Fogwill o los regalos del azar

Por Recaredo Veredas.

El azar ha conducido a muchos hombres y mujeres al matrimonio, a trágicos accidentes y a premios millonarios. También puede conducir a lecturas gloriosas. El viernes pasado, a eso de las seis, acababa de regresar de una comida de negocios. Demasiado cargada de humo, alcohol e improperios. Mi karma tocaba suelo, no sabía si leer, dormir, seguir la juerga o, simplemente, mirar al techo. De repente, recordé que mis amigos Lorenzo y David habían quedado para jugar al Risk, ese juego tan ochentero, ideal para desperdiciar una tarde en cerveza y cotilleos, sin conceder importancia a la victoria o la derrota. Decidí llamarles y les convoqué en mi modesto hogar. David apareció con una novela de Fogwill, Los Pichiciegos*, que acababa de terminar. De Fogwill solo había leído Muchacha punk, un relato que tardó en gustarme pero cuando lo hizo, lo hizo de verdad. Me embaucó su agilidad y su fina ironía, tan poco estridente, próxima a la de su compatriota Fabián Casas. Sin embargo, el personaje creado por el autor para su propia vida no me resulta demasiado simpático. Cuando murió se sucedieron los halagos a su excentricidad y a todas sus supuestas virtudes me parecían cansinas muestras de exhibicionismo. Tal vez sea culpa mía y sufra una carencia de naturalidad. Por ejemplo, todos sus amigos alababan su capacidad para cantar en alemán. Si en mitad de una cena, un amigo empezara a cantar a voz en grito un lieder de Schubert, no le consideraría un genio, aunque fuera el difunto Fischer-Dieskau, sino un pesado. Suele ocurrir: la élite indie, desde los tiempos de Warhol, considera tronchantes actitudes o situaciones que, contempladas con cierta distancia, resultan abiertamente ridículas. Tal vez la causa de mi opinión sea la ignorancia y si hubiera compartido mesa y mantel con el Sr. Fogwill sus trinos me habrían parecido divertidísimos. Sin embargo, los elogios desmedidos de David y Lorenzo hicieron que empezara a leer Los Pichiciegos.

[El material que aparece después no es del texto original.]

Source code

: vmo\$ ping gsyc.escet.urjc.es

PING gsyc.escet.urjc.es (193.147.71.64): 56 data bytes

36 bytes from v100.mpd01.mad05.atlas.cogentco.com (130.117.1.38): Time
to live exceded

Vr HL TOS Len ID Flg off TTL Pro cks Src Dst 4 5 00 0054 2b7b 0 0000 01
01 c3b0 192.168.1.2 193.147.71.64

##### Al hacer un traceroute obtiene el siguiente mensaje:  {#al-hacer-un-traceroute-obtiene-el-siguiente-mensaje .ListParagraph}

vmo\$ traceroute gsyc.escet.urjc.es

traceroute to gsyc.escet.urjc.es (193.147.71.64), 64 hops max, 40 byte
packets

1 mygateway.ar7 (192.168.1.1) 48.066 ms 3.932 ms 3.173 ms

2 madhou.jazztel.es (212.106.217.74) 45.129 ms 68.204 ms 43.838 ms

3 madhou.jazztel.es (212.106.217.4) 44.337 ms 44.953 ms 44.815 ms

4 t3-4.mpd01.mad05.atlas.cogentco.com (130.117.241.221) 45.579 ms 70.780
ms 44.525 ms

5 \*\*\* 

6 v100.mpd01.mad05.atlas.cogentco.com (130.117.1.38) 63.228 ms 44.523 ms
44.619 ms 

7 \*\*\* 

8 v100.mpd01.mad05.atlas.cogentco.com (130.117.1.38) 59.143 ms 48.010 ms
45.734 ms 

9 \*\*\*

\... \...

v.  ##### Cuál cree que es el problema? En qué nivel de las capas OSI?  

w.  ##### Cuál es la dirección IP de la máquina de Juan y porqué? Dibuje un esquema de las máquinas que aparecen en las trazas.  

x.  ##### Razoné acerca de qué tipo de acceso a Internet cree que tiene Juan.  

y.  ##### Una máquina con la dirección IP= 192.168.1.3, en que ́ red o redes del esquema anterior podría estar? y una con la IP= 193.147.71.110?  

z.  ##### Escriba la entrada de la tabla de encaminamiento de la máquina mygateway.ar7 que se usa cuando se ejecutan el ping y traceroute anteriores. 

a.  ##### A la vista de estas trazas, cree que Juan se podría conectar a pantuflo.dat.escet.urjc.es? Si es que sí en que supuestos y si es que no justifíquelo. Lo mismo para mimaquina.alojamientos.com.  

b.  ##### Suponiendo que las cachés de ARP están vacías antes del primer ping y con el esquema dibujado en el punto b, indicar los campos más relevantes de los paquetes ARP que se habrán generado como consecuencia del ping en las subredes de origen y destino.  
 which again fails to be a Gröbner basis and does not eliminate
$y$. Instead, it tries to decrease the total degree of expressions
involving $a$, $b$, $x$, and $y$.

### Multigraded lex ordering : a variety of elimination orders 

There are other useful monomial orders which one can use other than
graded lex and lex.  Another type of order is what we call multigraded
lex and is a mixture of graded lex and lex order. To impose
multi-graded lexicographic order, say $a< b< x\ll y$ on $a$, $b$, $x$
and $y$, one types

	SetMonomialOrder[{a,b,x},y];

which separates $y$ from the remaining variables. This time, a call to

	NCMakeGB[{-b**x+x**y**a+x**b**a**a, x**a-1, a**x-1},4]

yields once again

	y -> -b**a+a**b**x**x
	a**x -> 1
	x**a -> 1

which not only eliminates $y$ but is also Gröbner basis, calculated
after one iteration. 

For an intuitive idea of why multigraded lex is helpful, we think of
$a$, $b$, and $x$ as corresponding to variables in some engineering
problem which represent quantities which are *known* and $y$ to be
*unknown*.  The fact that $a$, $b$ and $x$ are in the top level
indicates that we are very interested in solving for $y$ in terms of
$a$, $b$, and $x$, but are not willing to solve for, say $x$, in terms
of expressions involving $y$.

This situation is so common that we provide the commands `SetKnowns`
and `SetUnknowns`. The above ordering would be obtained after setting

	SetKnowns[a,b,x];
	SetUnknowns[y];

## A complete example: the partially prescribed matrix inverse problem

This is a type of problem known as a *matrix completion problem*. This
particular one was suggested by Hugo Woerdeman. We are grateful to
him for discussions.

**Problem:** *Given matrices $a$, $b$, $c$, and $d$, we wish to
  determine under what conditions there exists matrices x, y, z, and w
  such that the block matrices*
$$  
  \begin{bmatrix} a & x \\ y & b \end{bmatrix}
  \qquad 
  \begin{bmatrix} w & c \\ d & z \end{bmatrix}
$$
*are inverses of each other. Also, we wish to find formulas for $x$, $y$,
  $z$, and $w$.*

Fue, sin duda, una decisión acertada porque pocas veces -al menos pocas veces en los últimos dos años- he leído una novela tan espléndida: lo es por sus personajes (más bien su personaje colectivo) y por la creación de un mundo claustrofóbico, limitado por un campo de minas, por la construcción un enemigo tan frívolo como terrible, por el ataque constante del invierno polar, por la inmensidad del océano y por la propia parálisis -beckettiana- de los desertores. Porque los protagonistas de esta magistral novela son una pandilla de soldados de la guerra de las Malvinas que, ante el caos, se encierran en una especie de búnker y contemplan impávidos la derrota, rodeados por ovejas, que periódicamente estallan al pisar una mina, y por el rugido de los Harrier británicos, especie de erinias que, desde la altura, salvan o exterminan. En Los Pichiciegos habitan, entre otros, el absurdo, Orwell, Goldman o Camus. Posee un dominio impresionante de la elipsis, el ritmo, el punto de vista y, sobre todo, de registros muy distintos: es capaz de saltar desde tonos bajos, casi populares hasta la épica faulkneriana sin que el lector perciba brusquedad en el salto. Además permite que sea el lector quien, lentamente, gracias a una magnífica dosificación de los datos, se adentre en el mundo de los encerrados. El desenlace puede resultar discutible, puede parecer un Deus ex Machina: el autor se encuentra frente a un callejón sin salida, no sabe qué hacer con los personajes y opta por el camino más fácil. Sin embargo, es un Deus ex Machina tan coherente y tan bien escrito que el lector olvida la obviedad del recurso. Ojalá todos los regalos del azar fueran tan provechosos.

*Los Pichiciegos. Fogwill. Editorial Periférica. 2010.